§ **Directive**:
All pictures must be dropped, while the entries are given again word for word.

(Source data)

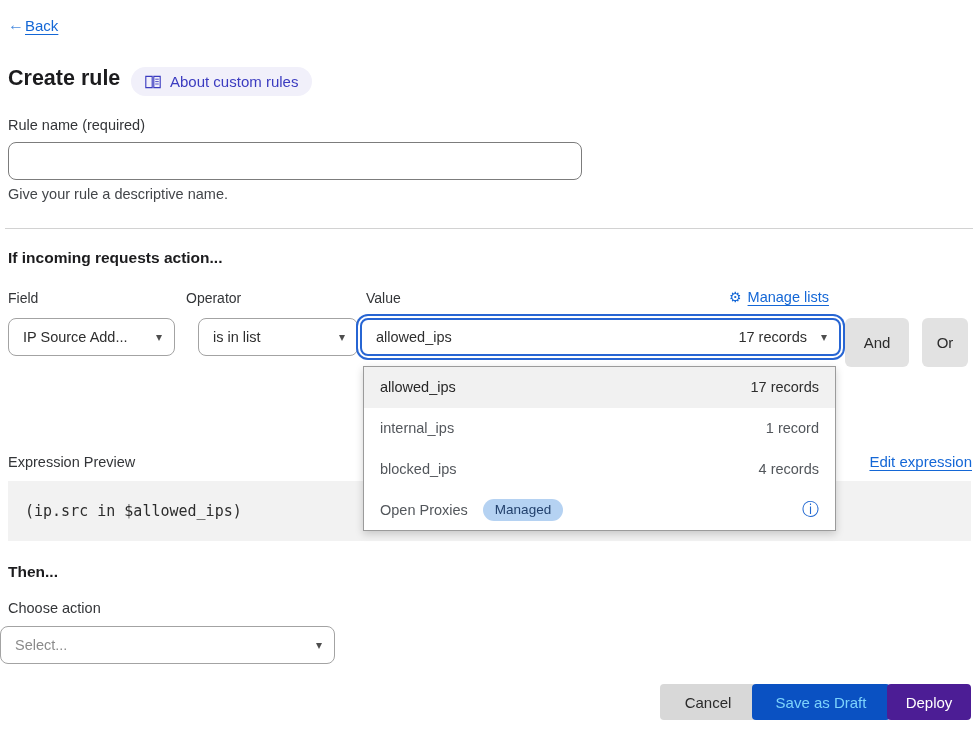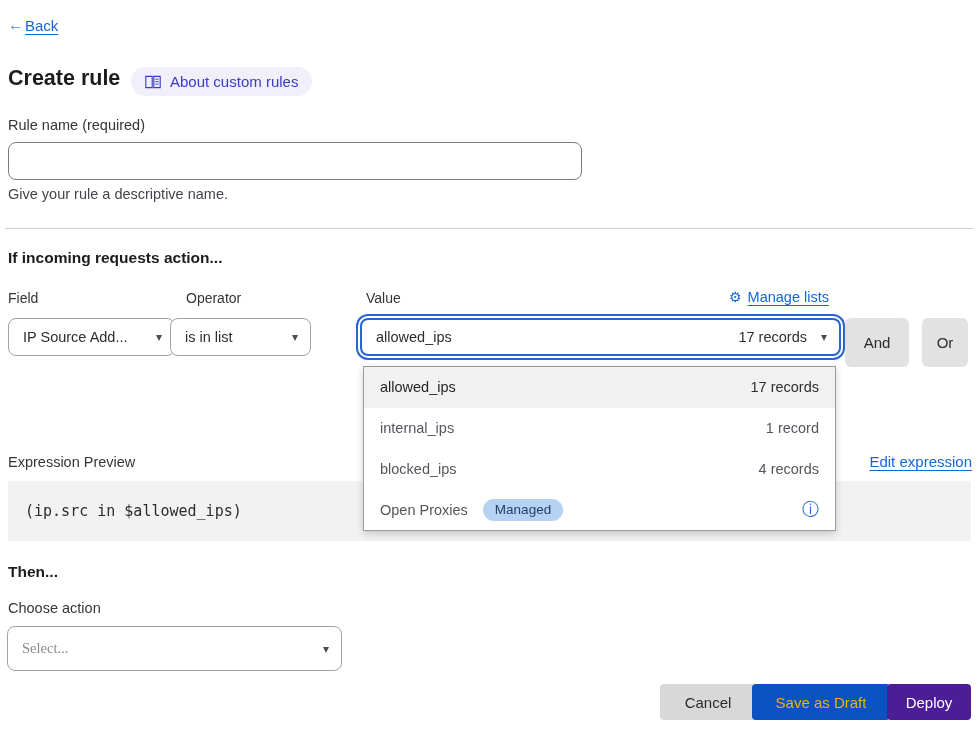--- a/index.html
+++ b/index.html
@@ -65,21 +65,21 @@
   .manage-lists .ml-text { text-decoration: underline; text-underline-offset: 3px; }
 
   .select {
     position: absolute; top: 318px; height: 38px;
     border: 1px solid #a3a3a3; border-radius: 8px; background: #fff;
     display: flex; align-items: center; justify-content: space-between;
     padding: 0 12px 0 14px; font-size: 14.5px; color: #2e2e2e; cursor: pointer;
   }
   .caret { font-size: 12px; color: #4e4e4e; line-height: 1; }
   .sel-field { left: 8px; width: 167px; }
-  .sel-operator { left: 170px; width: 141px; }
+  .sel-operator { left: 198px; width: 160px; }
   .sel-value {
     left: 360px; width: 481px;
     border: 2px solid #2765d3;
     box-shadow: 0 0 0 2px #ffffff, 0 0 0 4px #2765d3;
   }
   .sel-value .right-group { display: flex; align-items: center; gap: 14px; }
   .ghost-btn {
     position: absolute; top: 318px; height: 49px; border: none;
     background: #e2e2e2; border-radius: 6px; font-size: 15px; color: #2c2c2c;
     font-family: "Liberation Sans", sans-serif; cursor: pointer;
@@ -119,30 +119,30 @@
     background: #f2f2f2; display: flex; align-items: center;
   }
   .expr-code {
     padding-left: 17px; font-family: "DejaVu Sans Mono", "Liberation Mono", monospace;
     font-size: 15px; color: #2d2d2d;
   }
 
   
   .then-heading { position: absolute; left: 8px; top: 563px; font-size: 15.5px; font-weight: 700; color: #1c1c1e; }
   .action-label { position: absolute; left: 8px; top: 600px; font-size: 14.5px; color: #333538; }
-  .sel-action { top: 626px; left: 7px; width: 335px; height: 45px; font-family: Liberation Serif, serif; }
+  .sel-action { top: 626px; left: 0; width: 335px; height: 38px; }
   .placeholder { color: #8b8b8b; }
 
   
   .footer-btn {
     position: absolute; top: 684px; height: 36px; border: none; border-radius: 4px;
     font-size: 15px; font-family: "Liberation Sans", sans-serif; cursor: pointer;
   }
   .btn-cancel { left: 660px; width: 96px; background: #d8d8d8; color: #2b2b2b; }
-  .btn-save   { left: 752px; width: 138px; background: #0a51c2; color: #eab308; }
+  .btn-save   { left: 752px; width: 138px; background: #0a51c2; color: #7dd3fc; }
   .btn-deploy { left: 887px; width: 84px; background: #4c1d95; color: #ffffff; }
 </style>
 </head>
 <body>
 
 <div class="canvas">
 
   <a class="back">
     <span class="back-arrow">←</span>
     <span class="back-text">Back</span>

§ **Answer for this exercise**:
--- a/index.html
+++ b/index.html
@@ -65,21 +65,21 @@
   .manage-lists .ml-text { text-decoration: underline; text-underline-offset: 3px; }
 
   .select {
     position: absolute; top: 318px; height: 38px;
     border: 1px solid #a3a3a3; border-radius: 8px; background: #fff;
     display: flex; align-items: center; justify-content: space-between;
     padding: 0 12px 0 14px; font-size: 14.5px; color: #2e2e2e; cursor: pointer;
   }
   .caret { font-size: 12px; color: #4e4e4e; line-height: 1; }
   .sel-field { left: 8px; width: 167px; }
-  .sel-operator { left: 170px; width: 141px; }
+  .sel-operator { left: 198px; width: 160px; }
   .sel-value {
     left: 360px; width: 481px;
     border: 2px solid #2765d3;
     box-shadow: 0 0 0 2px #ffffff, 0 0 0 4px #2765d3;
   }
   .sel-value .right-group { display: flex; align-items: center; gap: 14px; }
   .ghost-btn {
     position: absolute; top: 318px; height: 49px; border: none;
     background: #e2e2e2; border-radius: 6px; font-size: 15px; color: #2c2c2c;
     font-family: "Liberation Sans", sans-serif; cursor: pointer;
@@ -119,30 +119,30 @@
     background: #f2f2f2; display: flex; align-items: center;
   }
   .expr-code {
     padding-left: 17px; font-family: "DejaVu Sans Mono", "Liberation Mono", monospace;
     font-size: 15px; color: #2d2d2d;
   }
 
   
   .then-heading { position: absolute; left: 8px; top: 563px; font-size: 15.5px; font-weight: 700; color: #1c1c1e; }
   .action-label { position: absolute; left: 8px; top: 600px; font-size: 14.5px; color: #333538; }
-  .sel-action { top: 626px; left: 7px; width: 335px; height: 45px; font-family: Liberation Serif, serif; }
+  .sel-action { top: 626px; left: 0; width: 335px; height: 38px; }
   .placeholder { color: #8b8b8b; }
 
   
   .footer-btn {
     position: absolute; top: 684px; height: 36px; border: none; border-radius: 4px;
     font-size: 15px; font-family: "Liberation Sans", sans-serif; cursor: pointer;
   }
   .btn-cancel { left: 660px; width: 96px; background: #d8d8d8; color: #2b2b2b; }
-  .btn-save   { left: 752px; width: 138px; background: #0a51c2; color: #eab308; }
+  .btn-save   { left: 752px; width: 138px; background: #0a51c2; color: #7dd3fc; }
   .btn-deploy { left: 887px; width: 84px; background: #4c1d95; color: #ffffff; }
 </style>
 </head>
 <body>
 
 <div class="canvas">
 
   <a class="back">
     <span class="back-arrow">←</span>
     <span class="back-text">Back</span>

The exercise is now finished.